[Excerpts from a dataset]
<<<<
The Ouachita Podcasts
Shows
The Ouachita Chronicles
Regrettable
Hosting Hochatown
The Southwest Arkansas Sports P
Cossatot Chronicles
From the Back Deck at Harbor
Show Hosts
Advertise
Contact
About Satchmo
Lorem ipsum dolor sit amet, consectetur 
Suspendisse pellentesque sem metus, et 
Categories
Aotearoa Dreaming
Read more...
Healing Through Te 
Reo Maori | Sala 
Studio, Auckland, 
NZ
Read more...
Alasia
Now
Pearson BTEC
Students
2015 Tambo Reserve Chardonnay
>>>>
<<<<
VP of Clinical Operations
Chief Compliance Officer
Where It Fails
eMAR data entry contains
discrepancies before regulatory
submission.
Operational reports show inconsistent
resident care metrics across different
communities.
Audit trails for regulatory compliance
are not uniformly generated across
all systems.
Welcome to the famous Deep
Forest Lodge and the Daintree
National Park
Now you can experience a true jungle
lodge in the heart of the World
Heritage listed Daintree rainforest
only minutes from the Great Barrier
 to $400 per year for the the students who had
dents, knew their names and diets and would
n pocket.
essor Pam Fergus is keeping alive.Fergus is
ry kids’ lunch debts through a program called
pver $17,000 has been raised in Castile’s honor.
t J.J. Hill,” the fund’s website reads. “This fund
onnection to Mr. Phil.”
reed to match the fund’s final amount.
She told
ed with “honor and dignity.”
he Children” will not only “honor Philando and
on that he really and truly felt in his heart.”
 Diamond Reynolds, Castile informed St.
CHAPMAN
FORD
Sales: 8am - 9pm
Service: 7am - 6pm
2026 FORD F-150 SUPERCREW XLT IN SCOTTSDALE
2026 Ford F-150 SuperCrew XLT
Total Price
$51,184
>>>>
__Problem description__: Show every line above where "across" is found.

__Task answer__:
resident care metrics across different
are not uniformly generated across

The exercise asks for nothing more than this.